Further updates as events warrant, I guess.

3 comments:

Ernest said...

Song,

You are sharing, many things that trouble you, which even if historic, are still there, hurting and holding you back.

I don't have any solution, I am not a trained therapist and certainly would not wish to comment on things which are so many layered.

If you feel comforted and uplifted by others prayer - please know that prayers are offered and you are held in prayer daily.

When I read your posts, despite some of the content I am renewed in hope for you and your journey - wherever it goes.

It reminds me of a prayer I found on the internet when I was pretty down last year:

Calm Me into a Quietness

Now,O Lord,
calm me into a quietness
that heals and listens,
and molds my longings
and passions,
my wounds and wonderings
into a more holy
and human shape.

Ted Loder from Guerrillas of Grace

Song in my Heart said...

Ernest,

I am glad my posts communicate hope.
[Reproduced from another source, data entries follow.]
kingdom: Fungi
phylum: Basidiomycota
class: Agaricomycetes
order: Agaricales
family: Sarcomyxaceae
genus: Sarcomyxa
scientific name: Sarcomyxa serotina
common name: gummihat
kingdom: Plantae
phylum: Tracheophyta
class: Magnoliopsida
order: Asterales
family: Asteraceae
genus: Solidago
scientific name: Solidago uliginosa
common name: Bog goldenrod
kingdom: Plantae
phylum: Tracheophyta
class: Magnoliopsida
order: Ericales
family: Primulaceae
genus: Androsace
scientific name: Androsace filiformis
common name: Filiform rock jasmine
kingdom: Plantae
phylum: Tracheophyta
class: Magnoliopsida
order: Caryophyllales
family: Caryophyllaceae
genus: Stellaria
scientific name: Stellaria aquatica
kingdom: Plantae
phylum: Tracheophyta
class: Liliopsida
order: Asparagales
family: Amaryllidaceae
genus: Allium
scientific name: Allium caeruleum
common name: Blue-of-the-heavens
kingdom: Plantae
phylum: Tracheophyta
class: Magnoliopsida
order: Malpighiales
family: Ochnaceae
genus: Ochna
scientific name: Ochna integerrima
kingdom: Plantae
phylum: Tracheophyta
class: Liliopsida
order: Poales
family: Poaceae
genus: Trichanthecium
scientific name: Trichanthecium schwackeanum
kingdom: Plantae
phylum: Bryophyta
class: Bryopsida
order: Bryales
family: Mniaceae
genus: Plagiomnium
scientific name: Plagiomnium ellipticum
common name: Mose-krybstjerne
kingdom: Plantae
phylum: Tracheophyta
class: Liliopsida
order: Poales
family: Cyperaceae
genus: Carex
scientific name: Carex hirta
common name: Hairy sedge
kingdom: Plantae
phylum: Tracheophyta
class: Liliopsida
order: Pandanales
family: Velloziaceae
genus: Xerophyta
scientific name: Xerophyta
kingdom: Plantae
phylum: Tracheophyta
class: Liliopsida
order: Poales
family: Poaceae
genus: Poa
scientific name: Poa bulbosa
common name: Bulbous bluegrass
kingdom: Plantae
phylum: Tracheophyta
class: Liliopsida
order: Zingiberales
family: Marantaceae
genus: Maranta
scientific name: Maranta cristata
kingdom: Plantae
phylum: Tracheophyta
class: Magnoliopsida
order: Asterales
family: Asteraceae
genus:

I do try to remain hopeful.

I don't know that there is a "solution" as such: nothing can take away the painful times of my past, and from where I am now I'm not sure I'd want that.

I know I am discovering more of who I am, and trying to learn what that means for how I behave.

I like the phrase "calm me into a quietness" -- so many of my silent times have been from fear of speaking up or anxiety about the future, and my calmest moments are always playing music, so calm quietness isn't something that I'm really used to. But even loud music can have a sort of quietness to it.

Thank you so much for your prayers.

Kathryn said...

You know where I am...and don't let my apparent busyness deter you - this is important and needs talking about.